Die Ausstellung mit ihren über 200 Präparaten konfrontiert den Besucher mit Leben und Tod, Gesundheit und Krankheit und soll dadurch zur gesünderen Lebensweise animieren. „Man spürt in der Ausstellung, dass der Körper keine göttliche Gabe oder ein natürliches Geschenk ist, sondern eine Lebensaufgabe“, sagte die Kuratorin und Frau Gunther von Hagens, Angelina Whalley, bei der Eröffnung der Ausstellung. Das Konzept scheint aufzugehen. „Ich bin positiv überrascht, wie respektvoll und mit welcher Ernsthaftigkeit die Ausstellung die Biologie des Menschen vermittelt. Man fühlt sich selber sehr stark betroffen, und auch meine Schüler zeigen echtes Interesse“, freute sich Berufsschullehrer Ulrich Dreykorn und die Schüler nickten.
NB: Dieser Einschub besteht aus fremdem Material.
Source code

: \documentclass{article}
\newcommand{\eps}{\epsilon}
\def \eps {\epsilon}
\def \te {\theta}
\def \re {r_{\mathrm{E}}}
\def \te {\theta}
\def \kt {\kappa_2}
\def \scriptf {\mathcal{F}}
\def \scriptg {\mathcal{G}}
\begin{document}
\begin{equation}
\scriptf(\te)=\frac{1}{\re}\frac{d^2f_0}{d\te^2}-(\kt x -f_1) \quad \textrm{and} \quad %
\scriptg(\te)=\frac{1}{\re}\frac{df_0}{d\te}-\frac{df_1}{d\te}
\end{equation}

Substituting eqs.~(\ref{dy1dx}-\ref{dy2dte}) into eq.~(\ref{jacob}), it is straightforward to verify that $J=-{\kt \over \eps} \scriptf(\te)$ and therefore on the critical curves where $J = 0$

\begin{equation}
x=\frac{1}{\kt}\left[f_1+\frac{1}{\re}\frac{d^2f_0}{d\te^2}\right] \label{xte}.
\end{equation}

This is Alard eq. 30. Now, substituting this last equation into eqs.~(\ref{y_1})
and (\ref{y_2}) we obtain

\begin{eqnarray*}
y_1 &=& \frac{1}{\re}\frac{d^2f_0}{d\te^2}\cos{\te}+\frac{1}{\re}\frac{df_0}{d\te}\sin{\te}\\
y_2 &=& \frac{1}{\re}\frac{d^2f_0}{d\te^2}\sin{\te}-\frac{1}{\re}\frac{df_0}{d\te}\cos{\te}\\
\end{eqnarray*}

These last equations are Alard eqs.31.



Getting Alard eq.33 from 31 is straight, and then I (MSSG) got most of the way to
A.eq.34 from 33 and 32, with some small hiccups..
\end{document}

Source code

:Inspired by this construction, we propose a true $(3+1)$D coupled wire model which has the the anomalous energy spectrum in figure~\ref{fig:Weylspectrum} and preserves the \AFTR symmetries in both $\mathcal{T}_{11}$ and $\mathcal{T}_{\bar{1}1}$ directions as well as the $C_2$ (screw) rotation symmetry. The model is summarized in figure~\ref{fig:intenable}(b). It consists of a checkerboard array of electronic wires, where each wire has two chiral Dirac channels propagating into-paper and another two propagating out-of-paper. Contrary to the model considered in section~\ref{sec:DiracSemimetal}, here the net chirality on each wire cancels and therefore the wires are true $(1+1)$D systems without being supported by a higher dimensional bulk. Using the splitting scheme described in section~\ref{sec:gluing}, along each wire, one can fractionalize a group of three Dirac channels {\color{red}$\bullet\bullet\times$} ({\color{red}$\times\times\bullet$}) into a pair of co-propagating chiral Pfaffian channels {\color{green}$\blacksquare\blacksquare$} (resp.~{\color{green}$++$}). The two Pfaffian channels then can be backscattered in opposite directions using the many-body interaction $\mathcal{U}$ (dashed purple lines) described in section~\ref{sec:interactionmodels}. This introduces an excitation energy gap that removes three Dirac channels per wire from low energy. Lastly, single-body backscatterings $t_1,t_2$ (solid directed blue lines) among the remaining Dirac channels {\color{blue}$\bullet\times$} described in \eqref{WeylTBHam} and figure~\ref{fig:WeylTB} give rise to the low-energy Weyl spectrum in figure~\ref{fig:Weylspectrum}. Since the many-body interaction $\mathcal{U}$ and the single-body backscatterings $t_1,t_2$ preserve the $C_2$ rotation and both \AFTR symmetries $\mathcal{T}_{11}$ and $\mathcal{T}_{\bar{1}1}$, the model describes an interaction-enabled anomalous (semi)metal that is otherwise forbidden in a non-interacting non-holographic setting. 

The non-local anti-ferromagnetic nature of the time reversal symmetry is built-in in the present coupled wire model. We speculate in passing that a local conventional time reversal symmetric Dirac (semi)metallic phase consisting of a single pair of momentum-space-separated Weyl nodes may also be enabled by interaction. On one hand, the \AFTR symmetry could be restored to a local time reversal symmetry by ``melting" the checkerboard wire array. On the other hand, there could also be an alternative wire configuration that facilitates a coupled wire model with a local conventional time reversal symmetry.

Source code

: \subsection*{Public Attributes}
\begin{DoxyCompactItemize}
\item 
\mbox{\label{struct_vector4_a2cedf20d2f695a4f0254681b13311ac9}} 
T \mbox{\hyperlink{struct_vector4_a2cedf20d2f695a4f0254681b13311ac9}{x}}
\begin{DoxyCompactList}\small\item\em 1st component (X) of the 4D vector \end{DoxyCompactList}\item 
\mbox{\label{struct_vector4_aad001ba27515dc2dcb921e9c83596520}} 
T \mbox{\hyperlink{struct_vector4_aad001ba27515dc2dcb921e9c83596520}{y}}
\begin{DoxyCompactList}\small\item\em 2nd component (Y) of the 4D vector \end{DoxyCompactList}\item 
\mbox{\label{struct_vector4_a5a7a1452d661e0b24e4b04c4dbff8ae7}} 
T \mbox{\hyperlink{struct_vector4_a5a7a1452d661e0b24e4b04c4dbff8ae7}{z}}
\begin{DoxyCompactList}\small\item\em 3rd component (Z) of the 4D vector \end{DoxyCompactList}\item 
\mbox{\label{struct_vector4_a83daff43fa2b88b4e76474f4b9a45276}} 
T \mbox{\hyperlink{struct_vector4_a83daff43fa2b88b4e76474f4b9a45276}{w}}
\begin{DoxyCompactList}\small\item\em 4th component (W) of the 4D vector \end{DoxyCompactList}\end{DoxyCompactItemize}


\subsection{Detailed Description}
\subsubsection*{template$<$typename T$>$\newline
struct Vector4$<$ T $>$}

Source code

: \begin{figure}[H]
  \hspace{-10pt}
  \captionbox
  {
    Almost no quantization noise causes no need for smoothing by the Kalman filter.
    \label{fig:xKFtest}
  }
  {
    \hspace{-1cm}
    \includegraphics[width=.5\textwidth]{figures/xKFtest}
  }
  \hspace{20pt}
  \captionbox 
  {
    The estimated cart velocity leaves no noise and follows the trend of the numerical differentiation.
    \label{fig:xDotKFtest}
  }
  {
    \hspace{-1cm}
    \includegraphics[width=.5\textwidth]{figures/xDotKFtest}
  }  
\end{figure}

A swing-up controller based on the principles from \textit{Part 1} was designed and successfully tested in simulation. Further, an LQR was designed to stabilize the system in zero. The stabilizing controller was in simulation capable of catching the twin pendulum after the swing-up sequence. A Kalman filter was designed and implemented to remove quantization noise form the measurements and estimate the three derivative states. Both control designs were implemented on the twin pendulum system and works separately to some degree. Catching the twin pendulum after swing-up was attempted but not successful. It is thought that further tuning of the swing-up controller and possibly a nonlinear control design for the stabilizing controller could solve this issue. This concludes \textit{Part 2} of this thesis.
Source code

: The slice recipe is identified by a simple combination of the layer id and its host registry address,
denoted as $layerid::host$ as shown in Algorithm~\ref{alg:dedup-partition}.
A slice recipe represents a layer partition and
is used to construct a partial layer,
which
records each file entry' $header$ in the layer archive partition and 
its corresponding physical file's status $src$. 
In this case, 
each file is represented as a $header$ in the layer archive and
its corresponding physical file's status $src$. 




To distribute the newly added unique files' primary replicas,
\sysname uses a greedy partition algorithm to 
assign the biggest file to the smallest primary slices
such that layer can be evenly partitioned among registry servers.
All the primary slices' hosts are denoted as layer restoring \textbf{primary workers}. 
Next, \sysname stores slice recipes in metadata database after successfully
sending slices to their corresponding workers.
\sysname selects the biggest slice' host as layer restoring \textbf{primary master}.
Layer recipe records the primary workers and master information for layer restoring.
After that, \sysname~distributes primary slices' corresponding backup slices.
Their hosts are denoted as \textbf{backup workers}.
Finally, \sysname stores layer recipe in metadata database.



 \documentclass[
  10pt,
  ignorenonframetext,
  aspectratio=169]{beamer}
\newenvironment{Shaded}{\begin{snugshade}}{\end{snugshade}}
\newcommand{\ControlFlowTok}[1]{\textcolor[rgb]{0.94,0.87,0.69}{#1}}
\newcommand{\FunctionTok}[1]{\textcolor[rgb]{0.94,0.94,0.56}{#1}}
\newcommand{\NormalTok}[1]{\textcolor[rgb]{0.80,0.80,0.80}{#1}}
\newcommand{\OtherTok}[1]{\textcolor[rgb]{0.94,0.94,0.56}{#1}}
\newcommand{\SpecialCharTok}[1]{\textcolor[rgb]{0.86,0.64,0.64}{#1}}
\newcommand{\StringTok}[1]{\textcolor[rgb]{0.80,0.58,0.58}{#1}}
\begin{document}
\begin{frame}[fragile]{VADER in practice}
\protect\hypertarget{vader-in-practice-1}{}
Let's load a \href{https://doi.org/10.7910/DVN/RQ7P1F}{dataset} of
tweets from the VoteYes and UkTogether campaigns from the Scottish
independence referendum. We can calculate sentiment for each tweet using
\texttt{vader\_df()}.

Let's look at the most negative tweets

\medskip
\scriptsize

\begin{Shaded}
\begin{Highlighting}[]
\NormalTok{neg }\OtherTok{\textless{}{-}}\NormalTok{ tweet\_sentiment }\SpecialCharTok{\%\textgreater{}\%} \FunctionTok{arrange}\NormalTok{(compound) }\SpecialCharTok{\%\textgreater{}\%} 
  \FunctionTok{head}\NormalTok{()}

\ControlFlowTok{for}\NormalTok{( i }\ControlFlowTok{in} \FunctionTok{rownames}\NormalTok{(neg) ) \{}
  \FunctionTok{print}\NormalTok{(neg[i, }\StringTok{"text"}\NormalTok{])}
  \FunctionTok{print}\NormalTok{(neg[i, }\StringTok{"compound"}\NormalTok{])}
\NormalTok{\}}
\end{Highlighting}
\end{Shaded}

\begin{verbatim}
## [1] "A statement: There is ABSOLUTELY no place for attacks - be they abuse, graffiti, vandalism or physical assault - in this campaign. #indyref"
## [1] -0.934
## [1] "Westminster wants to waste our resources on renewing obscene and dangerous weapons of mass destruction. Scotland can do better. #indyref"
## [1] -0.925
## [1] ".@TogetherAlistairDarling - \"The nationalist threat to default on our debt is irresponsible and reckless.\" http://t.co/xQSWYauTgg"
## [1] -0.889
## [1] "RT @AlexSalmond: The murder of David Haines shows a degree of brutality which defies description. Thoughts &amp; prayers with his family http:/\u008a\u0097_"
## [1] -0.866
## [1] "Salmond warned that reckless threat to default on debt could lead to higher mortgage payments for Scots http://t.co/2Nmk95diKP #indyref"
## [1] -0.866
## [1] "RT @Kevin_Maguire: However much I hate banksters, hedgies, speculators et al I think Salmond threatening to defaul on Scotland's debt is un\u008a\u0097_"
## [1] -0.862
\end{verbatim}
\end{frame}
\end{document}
Wer wollte auch gegen eine gesündere Lebensweise einen Einspruch erheben. Alle philosophischen Fragen dürften sich mit den Körperwelten trotzdem nicht geklärt haben. Dabei kommt einem der Ausspruch von Emerson Pugh in den Sinn: „Wenn das menschliche Gehirn so simpel wäre, dass wir es verstehen könnten, dann wären wir so simpel, dass wir es nicht könnten.“

Die Ausstellung „Körperwelten – eine Herzenssache“ wird bis zum 11. Februar im Quelleareal in Nürnberg gezeigt.